Well, either, as already suggested by Telemachos use the API, or write a script in Perl.

Regarding the latter - there is Text::Balanced module ( http://perldoc.perl.org/Text/Balanced.html ) - probably an overkill for your case.

There is a simple solution:

http://perldoc.perl.org/perlfaq6.htm...erent-lines%3f
.

ghostdog74 · 04-30-2009, 11:20 AM

Code:

awk 'BEGIN{RS="</status>"}
{ a[d++]=$0}
END{
 #print last 3 sections of status
 for(o=d-3;o<d;o++){
  print a[o] 
 }
}' file

Sergei Steshenko · 04-30-2009, 11:28 AM

Quote:

Originally Posted by ghostdog74

Code:

awk 'BEGIN{RS="</status>"}
{ a[d++]=$0}
END{
 #print last 3 sections of status
 for(o=d-3;o<d;o++){
  print a[o] 
 }
}' file

Well, again the whole file in an array

?

ghostdog74 · 04-30-2009, 11:36 AM

Quote:

Originally Posted by Sergei Steshenko

Well, again the whole file in an array

?

i forgot to add the phrase "If your file is not too big, you can try this"

@OP, if its really huge, another way

Code:

awk 'BEGIN{RS="</status>"}{
  last=second
  second=first
  first=$0 
}END{
  print last
  print second
  print first
}' file

JoshMiller · 04-30-2009, 02:31 PM

Quote:

Originally Posted by ghostdog74

i forgot to add the phrase "If your file is not too big, you can try this"

@OP, if its really huge, another way

Code:

awk 'BEGIN{RS="</status>"}{
  last=second
  second=first
  first=$0 
}END{
  print last
  print second
  print first
}' file

This looks like it will work correctly, also I think I can adapt this to pull out the string variables as well.

JoshMiller · 04-30-2009, 03:15 PM

Ok, using the above example and some information I found online, I've adapted the code some.

awk 'BEGIN{
RS=""
FS="n" }{
}END{
# first tweet id and text
print $8
print $9
#second tweet id and text
print $100
print $101
#third tweet id and text
print $192
print $193
}' /home/josh/scripts/recent.txt

This works... sort of... I picked out which lines I needed and when the recent.txt file contained only tweets made by the bot, things worked out, when I sent an @reply to it, the lines shifted and things didn't work. Based on the old code, I'm wondering how to simply output the lines based on tags. IE <id> and <text> Just one example will work since Is hould be able to pad in the rest.

# Instructions to follow
Copy word for word the passage of the awk forum thread above that begins with the words containing "This works... sort" and ends with "in the rest.".

# Given data
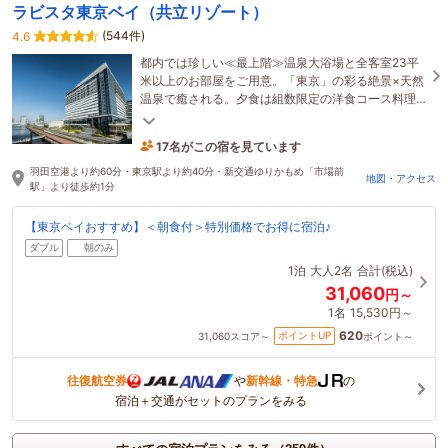
ラビスタ東京ベイ（共立リゾート）
(544件)
4.6
都内では珍しい≪最上階≫温泉大浴場と全客室23平
米以上のお部屋をご用意。「東京」の彩る絶景×天然
温泉で癒される。夕食は組数限定の洋食コース料理
＆朝食は90種以上の和洋バイキングで舌鼓。
17名がこの宿を見ています
たった今予約されました
羽田空港より約60分・東京駅より約40分・新交通ゆりかもめ「市場前
地図・アクセス
駅」より徒歩約1分
【東京ベイおすすめ】＜朝食付＞特別価格でお得に宿泊♪
ダブル
朝のみ
1泊
大人2名
合計(税込)
31,060
円～
1名
15,530円～
620
ポイントUP
31,060
スコア～
ポイント～
往復航空券
や
新幹線・特急
の
宿泊＋交通がセットのプランをみる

# Solution to this problem
This works... sort of... I picked out which lines I needed and when the recent.txt file contained only tweets made by the bot, things worked out, when I sent an @reply to it, the lines shifted and things didn't work. Based on the old code, I'm wondering how to simply output the lines based on tags. IE <id> and <text> Just one example will work since Is hould be able to pad in the rest.